Each line below from the one containing "khó đạt tới không?" through the one containing "phúc ở đâu?" is to be given again exactly, and no line outside that span.

Exercise material below:

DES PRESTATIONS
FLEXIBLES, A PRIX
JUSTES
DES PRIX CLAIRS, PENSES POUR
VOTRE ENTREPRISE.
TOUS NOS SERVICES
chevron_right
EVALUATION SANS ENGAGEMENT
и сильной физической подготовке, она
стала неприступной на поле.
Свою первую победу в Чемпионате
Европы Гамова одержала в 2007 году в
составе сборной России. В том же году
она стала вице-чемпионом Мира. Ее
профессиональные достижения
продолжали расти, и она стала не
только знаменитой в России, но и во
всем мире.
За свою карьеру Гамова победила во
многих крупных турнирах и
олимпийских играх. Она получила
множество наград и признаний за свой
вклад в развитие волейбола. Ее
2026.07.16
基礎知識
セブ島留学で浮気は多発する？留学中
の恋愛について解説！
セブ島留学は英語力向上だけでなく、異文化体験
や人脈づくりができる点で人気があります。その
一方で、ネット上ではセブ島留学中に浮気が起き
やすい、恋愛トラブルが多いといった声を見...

End of Exercise material.
Exercise material below:

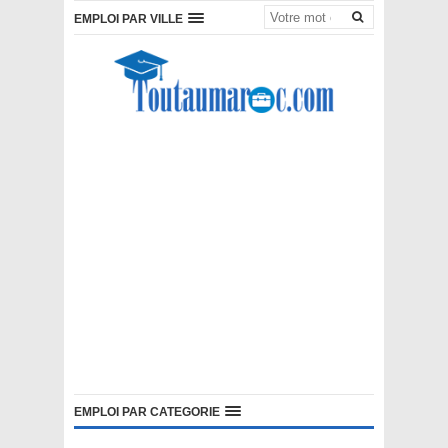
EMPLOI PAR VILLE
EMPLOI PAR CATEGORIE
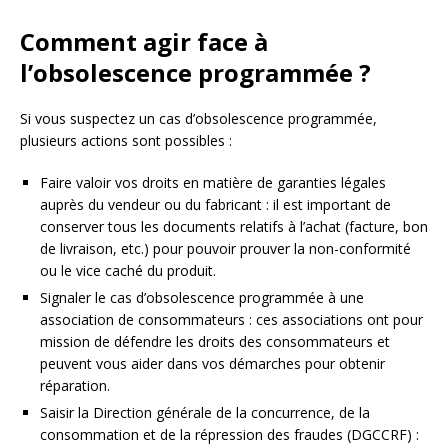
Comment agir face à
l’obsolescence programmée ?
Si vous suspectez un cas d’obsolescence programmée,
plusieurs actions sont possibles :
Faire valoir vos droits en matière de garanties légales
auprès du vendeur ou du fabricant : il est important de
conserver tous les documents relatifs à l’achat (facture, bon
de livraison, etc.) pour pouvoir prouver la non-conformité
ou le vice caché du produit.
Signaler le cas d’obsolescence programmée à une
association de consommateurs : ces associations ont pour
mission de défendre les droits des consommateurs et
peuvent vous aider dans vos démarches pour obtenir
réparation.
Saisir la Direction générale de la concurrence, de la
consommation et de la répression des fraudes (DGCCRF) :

End of Exercise material.
Exercise material below:

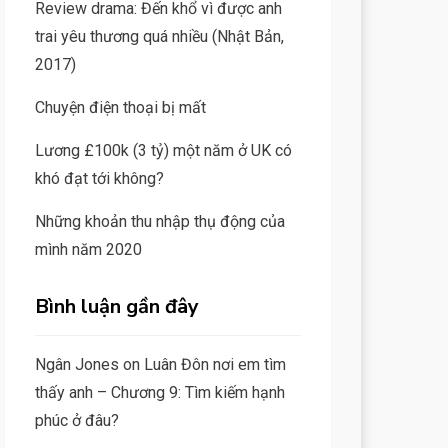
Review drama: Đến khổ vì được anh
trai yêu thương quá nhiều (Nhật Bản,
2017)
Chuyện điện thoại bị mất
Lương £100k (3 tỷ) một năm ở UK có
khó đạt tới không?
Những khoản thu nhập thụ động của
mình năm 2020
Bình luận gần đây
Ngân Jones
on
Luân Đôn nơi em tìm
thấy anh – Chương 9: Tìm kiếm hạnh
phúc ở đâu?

End of Exercise material.

◆ Written solution ◆
khó đạt tới không?
Những khoản thu nhập thụ động của
mình năm 2020
Bình luận gần đây
Ngân Jones
on
Luân Đôn nơi em tìm
thấy anh – Chương 9: Tìm kiếm hạnh
phúc ở đâu?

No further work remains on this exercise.